Feature Processing

ml4ir.base.features.preprocessing.preprocess_text

String preprocessing function that removes punctuation and converts strings to lower case based on the arguments.

Parameters feature_tensor : Tensor object

input feature tensor of type tf.string
remove_punctuation : bool
Whether to remove punctuation characters from strings
to_lower : bool
Whether to convert string to lower case
punctuation : str
Punctuation characters to replace (a single string containing the character to remove
replace_with_whitespace : bool
if True punctuation will be replaced by whitespace (i.e. used as separator), note that leading and trailing whitespace will also be removed, as well as consecutive whitespaces.
Returns:Processed string tensor
Return type:Tensor object

Examples

Input:
>>> feature_tensor = "ABCabc123,,,"
>>> remove_punctuation = True
>>> to_lower = True
Output:
>>> "abcabc123"
ml4ir.base.features.preprocessing.get_one_hot_label_vectorizer(feature_info, file_io: ml4ir.base.io.file_io.FileIO)
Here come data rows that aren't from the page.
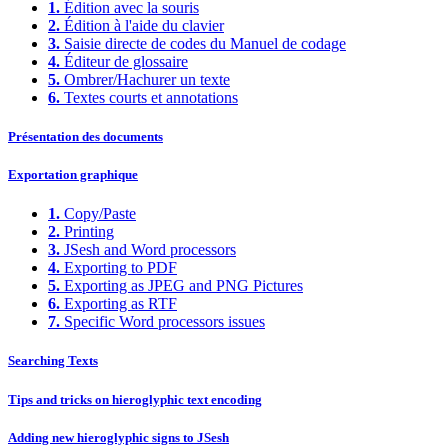
1.
Édition avec la souris
2.
Édition à l'aide du clavier
3.
Saisie directe de codes du Manuel de codage
4.
Éditeur de glossaire
5.
Ombrer/Hachurer un texte
6.
Textes courts et annotations
Présentation des documents
Exportation graphique
1.
Copy/Paste
2.
Printing
3.
JSesh and Word processors
4.
Exporting to PDF
5.
Exporting as JPEG and PNG Pictures
6.
Exporting as RTF
7.
Specific Word processors issues
Searching Texts
Tips and tricks on hieroglyphic text encoding
Adding new hieroglyphic signs to JSesh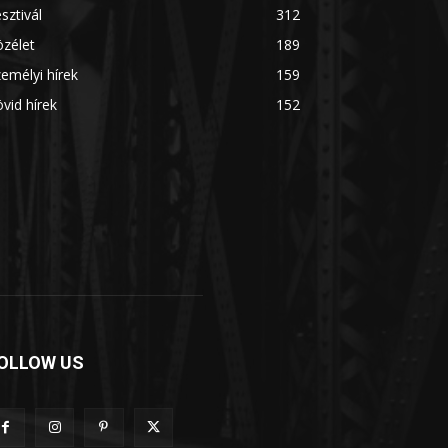
sztivál
312
zélet
189
emélyi hírek
159
vid hírek
152
OLLOW US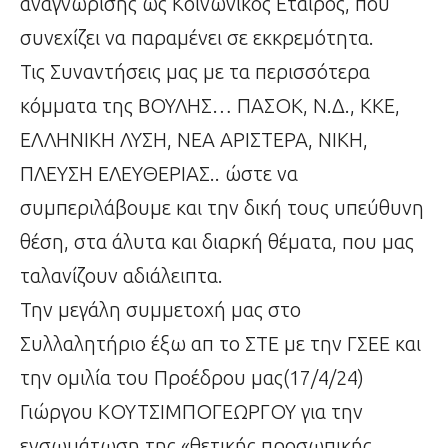
αναγνώρισης ως Κοινωνικός Εταίρος, που
συνεχίζει να παραμένει σε εκκρεμότητα.
Τις Συναντήσεις μας με τα περισσότερα
κόμματα της ΒΟΥΛΗΣ… ΠΑΣΟΚ, Ν.Δ., ΚΚΕ,
ΕΛΛΗΝΙΚΗ ΛΥΣΗ, ΝΕΑ ΑΡΙΣΤΕΡΑ, ΝΙΚΗ,
ΠΛΕΥΣΗ ΕΛΕΥΘΕΡΙΑΣ.. ώστε να
συμπεριλάβουμε και την δική τους υπεύθυνη
θέση, στα άλυτα και διαρκή θέματα, που μας
ταλανίζουν αδιάλειπτα.
Την μεγάλη συμμετοχή μας στο
Συλλαλητήριο έξω απ το ΣΤΕ με την ΓΣΕΕ και
την ομιλία του Προέδρου μας(17/4/24)
Γιώργου ΚΟΥΤΣΙΜΠΟΓΕΩΡΓΟΥ για την
ενσωμάτωση της «θετικής προσωπικής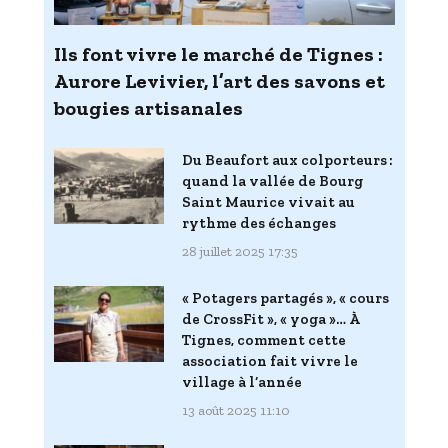
Ils font vivre le marché de Tignes :
Aurore Levivier, l’art des savons et
bougies artisanales
Du Beaufort aux colporteurs :
quand la vallée de Bourg
Saint Maurice vivait au
rythme des échanges
28 juillet 2025 17:35
« Potagers partagés », « cours
de CrossFit », « yoga »… À
Tignes, comment cette
association fait vivre le
village à l’année
13 août 2025 11:10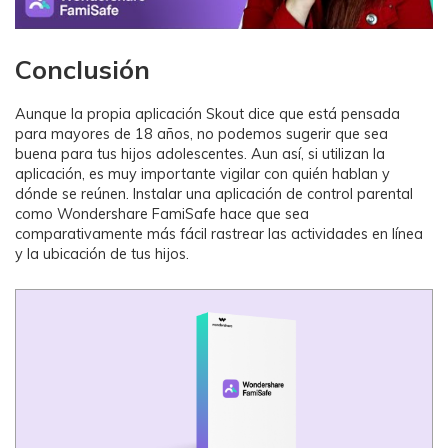
Conclusión
Aunque la propia aplicación Skout dice que está pensada
para mayores de 18 años, no podemos sugerir que sea
buena para tus hijos adolescentes. Aun así, si utilizan la
aplicación, es muy importante vigilar con quién hablan y
dónde se reúnen. Instalar una aplicación de control parental
como Wondershare FamiSafe hace que sea
comparativamente más fácil rastrear las actividades en línea
y la ubicación de tus hijos.󠀲󠀩󠀩󠀢󠀠󠀢󠀤󠀳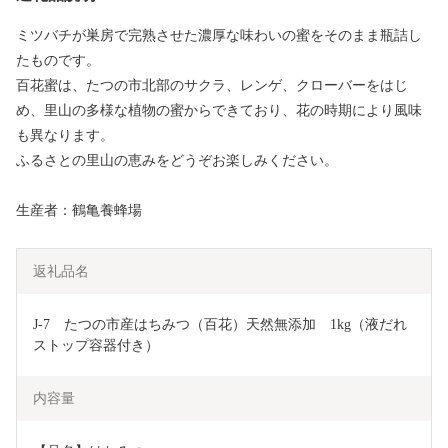
ミツバチが巣房で完熟させた濃厚な味わいの蜜をそのまま瓶詰し
たものです。
百花蜜は、たつの市北部のサクラ、レンゲ、クローバーをはじ
め、里山の多様な植物の蜜からできており、花の時期により風味
も異なります。
ふるさとの里山の恵みをどうぞお楽しみください。
生産者：鶴亀養蜂場
返礼品名
J-7　たつの市産はちみつ（百花）天然無添加　1kg（液だれ
ストップ容器付き）
内容量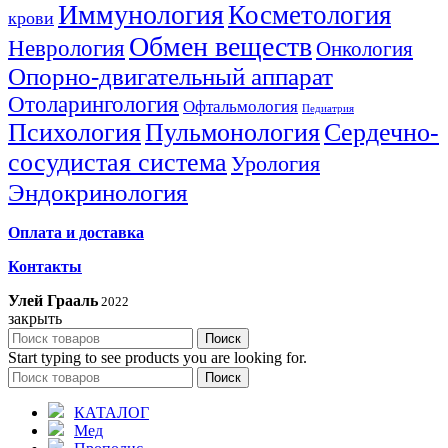
Иммунология
Косметология
крови
Обмен веществ
Неврология
Онкология
Опорно-двигательный аппарат
Отоларингология
Офтальмология
Педиатрия
Психология
Пульмонология
Сердечно-
сосудистая система
Урология
Эндокринология
Оплата и доставка
Контакты
Улей Грааль
2022
закрыть
Поиск
Start typing to see products you are looking for.
Поиск
КАТАЛОГ
Мед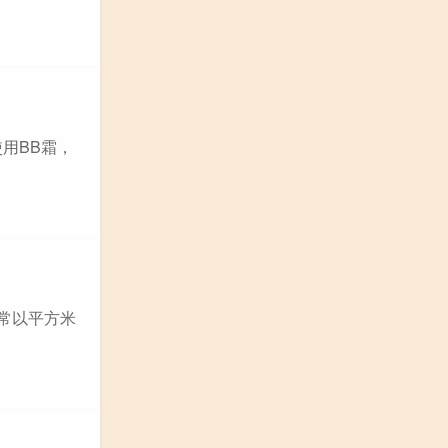
用BB霜，
通常以平方米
Returns a tf function to convert categorical string labels to a one hot encoding.

Parameters:
  • feature_info (dict) – Dictionary representing the configuration parameters for the specific feature from the FeatureConfig. See categorical_indicator_with_vocabulary_file, here it is used to read a vocabulary file to create the one hot encoding.
  • file_io (FileIO required to load the vocabulary file.) –
Returns:

Function that converts labels into one hot vectors

Return type:

function

Examples

Input:
>>> feature_tensor = ["abc", "xyz", "abc"]
>>> vocabulary file
>>>    abc -> 0
>>>    xyz -> 1
>>>    def -> 2
Output:
>>> [[1, 0, 0], [0, 1, 0], [1, 0, 0]]
ml4ir.base.features.preprocessing.split_and_pad_string

String preprocessing function that splits and pads a sequence based on the max_length.

Parameters:
  • feature_tensor (Tensor object) – Input feature tensor of type tf.string.
  • split_char (str) – String separator to split the string input.
  • max_length (int) – max length of the sequence produced after padding.
Returns:

processed float tensor

Return type:

Tensor object

Examples

Input:
>>> feature_tensor = "AAA,BBB,CCC"
>>> split_char = ","
>>> max_length = 5
Output:
>>> ['AAA', 'BBB', 'CCC', '', '']
ml4ir.base.features.preprocessing.natural_log

Compute the signed log of the feature_tensor

Parameters:
  • feature_tensor (Tensor object) – input feature tensor of type tf.float32
  • shift (int) – floating point shift that is added to the feature tensor element wise before computing natural log (used to handle 0 values)

Examples

Input:
>>> feature_tensor = [10, 0]
>>> shift = 1
Output:
>>> [2.39, 0.]